Two tabs within the Pattern operator's StreamBase Properties view are used to configure this operator. On the Pattern Settings tab, enter the template, size value, and predicate (which correspond to the FROM PATTERN, WITHIN, and WHERE clauses in the StreamSQL statement).

On the Output Settings tab specify the fields that will be included in the emitted tuple. Since an arc in an EventFlow application does not have a name, in the following figures the incoming stream is referred to using a name derived from its corresponding input port. The single input port in this example is named input1.

Running the Application

Start either version of this application and then enqueue the following tuples. (You must submit all of the tuples within the specified time period. If you are uncomfortable with this constraint, increase the value.)

Data enqueued to the sample application

stock

price

shares

a

22.0

1

a

23.0

2

a

21.0

3

a

25.0

4


After enqueuing the third tuple, nothing was emitted on the output stream. This is correct as s3.price was not greater than the price value in either of the first two tuples.

After enqueuing the fourth tuple, three tuples are emitted.

Data dequeued from the sample application

stock1

price1

shares1

shares2

a

22.0

1

2

a

22.0

1

3

a

23.0

2

3


Since all the tuples were enqueued during the specified time duration, the first emitted tuple results from the first, second and fourth tuples satisfying the pattern and the second emitted tuple results from the first, third and fourth tuples satisfying the pattern. Finally, the third tuple results from the second, third and fourth tuples satisfying the pattern.

As a further example, you should enqueue the following eight tuples.

Data enqueued to the sample application

stock

price

shares

a

22.0

1

a

23.0

2

a

21.0

3

a

21.0

4

a

21.0

5

a

21.0

6

a

21.0

7

a

25.0

8


If you work quickly enough so that all eight tuples are enqueued within the specified time duration, no tuples are emitted until the eighth tuple is enqueued. Then, 21 tuples are emitted. Review the values in the shares1 and shares2 fields, which illustrates that multiple matching patterns have been detected.

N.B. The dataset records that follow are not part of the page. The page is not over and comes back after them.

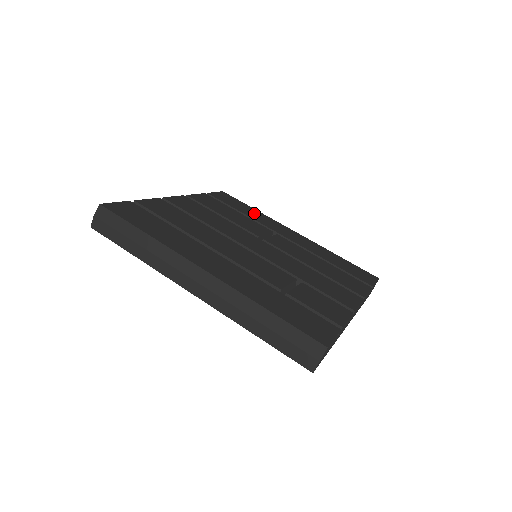
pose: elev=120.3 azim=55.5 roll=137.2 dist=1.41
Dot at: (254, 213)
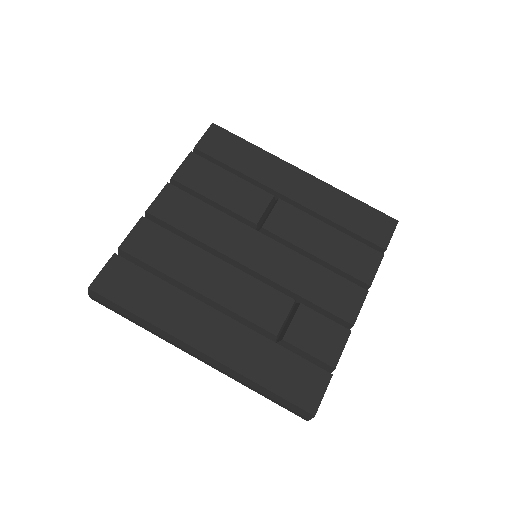
Dot at: (252, 159)
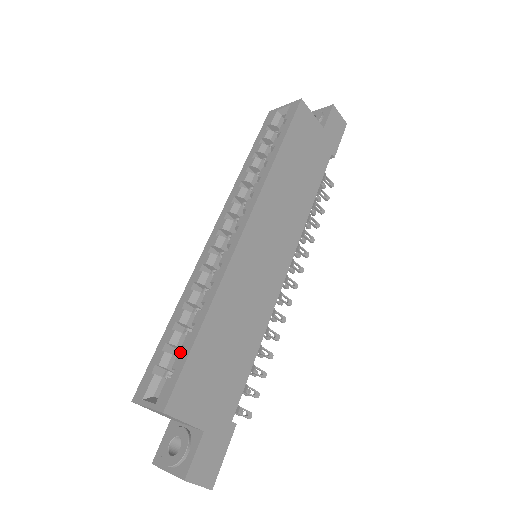
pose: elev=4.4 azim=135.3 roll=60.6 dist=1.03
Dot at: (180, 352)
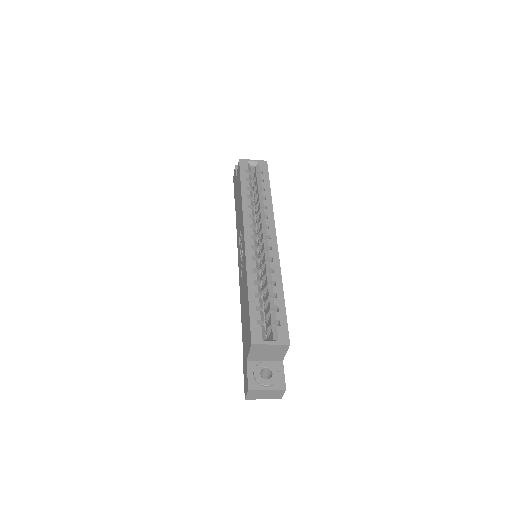
Dot at: occluded
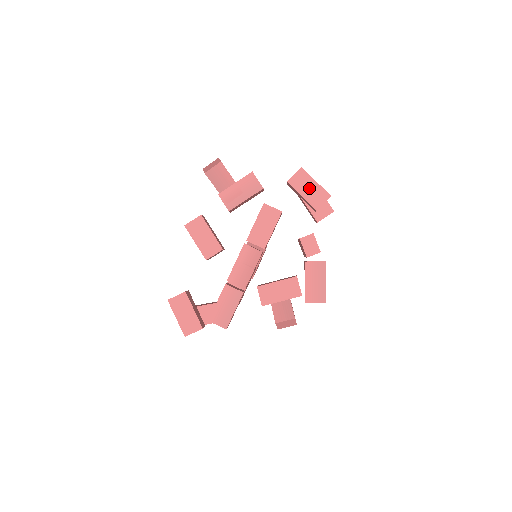
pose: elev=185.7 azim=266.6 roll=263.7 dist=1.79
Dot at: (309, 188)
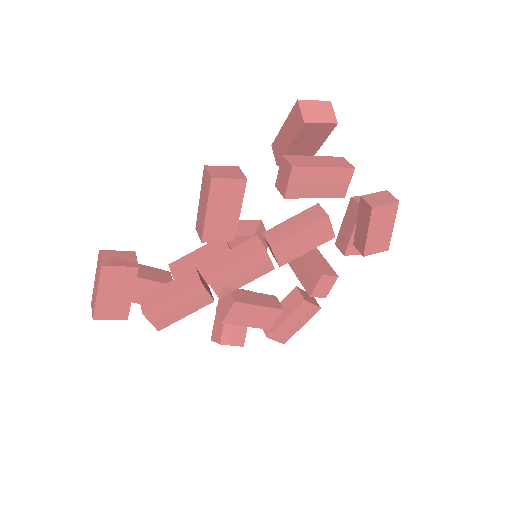
Dot at: (382, 229)
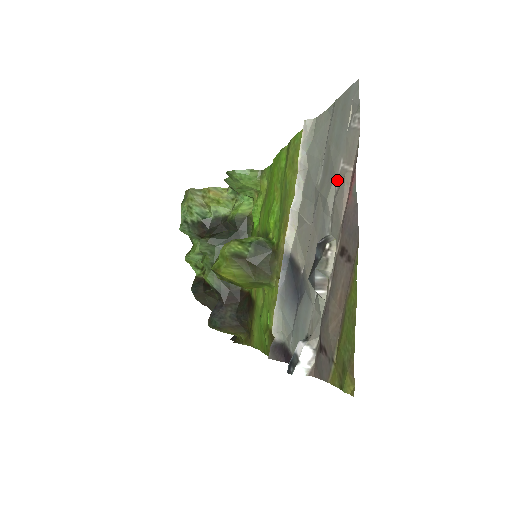
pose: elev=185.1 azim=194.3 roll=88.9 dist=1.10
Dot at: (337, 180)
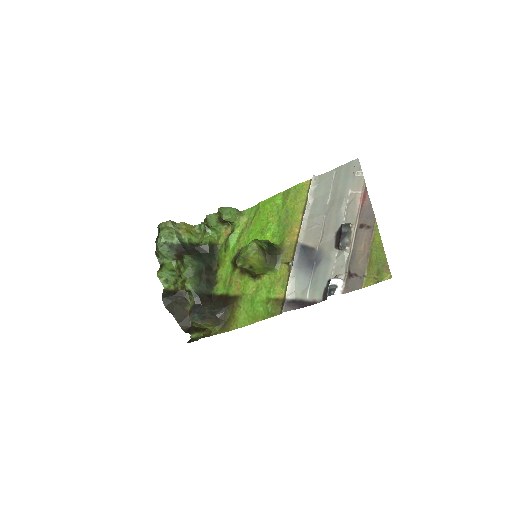
Dot at: (348, 198)
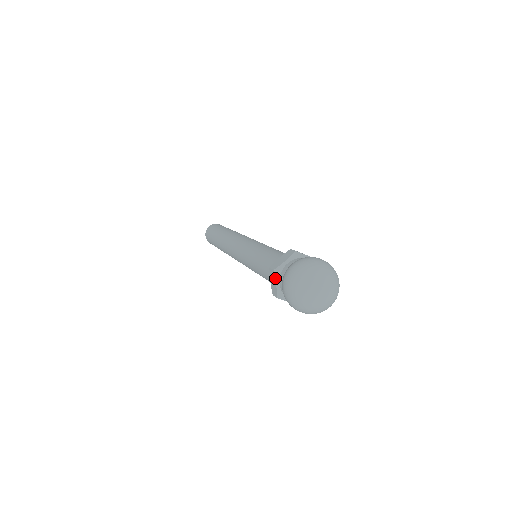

Now, investigate the effect of changing the value of the stock field in some of the tuples. Just make sure you enqueue at least three tuples with the same stock field value, and make sure the price field in the third tuple is greater than the price field values in either the first or second tuple.

Multiple Stream Pattern Matching

Setting up a pattern matching specification that involves multiple streams is similar to the single stream variant with the exception that it is no longer necessary to provide an alias name for each distinct stream. Of course, if the pattern involves multiple events on one of the streams, then the multiple references to this stream will need to be aliased.

The following StreamSQL application detects a pattern across the tuples enqueued onto two separate input streams.

CREATE INPUT STREAM InputStream1 (
    stock string,
    value double
);
CREATE INPUT STREAM InputStream2 (
    stock string,
    value double
);
CREATE OUTPUT STREAM Out;

SELECT InputStream1.stock AS stock,
       InputStream1.value AS value1,
       InputStream2.value AS value2
  FROM PATTERN (InputStream1 THEN InputStream2) WITHIN 20 TIME
  WHERE (InputStream2.value > InputStream1.value) AND
        (InputStream1.stock = InputStream2.stock)
  INTO   Out;

Notice how it is unnecessary to provide an alias name for each distinct stream.

The equivalent EventFlow application is described in the following figures.

Notice that each incoming arc is referenced through its associated input port.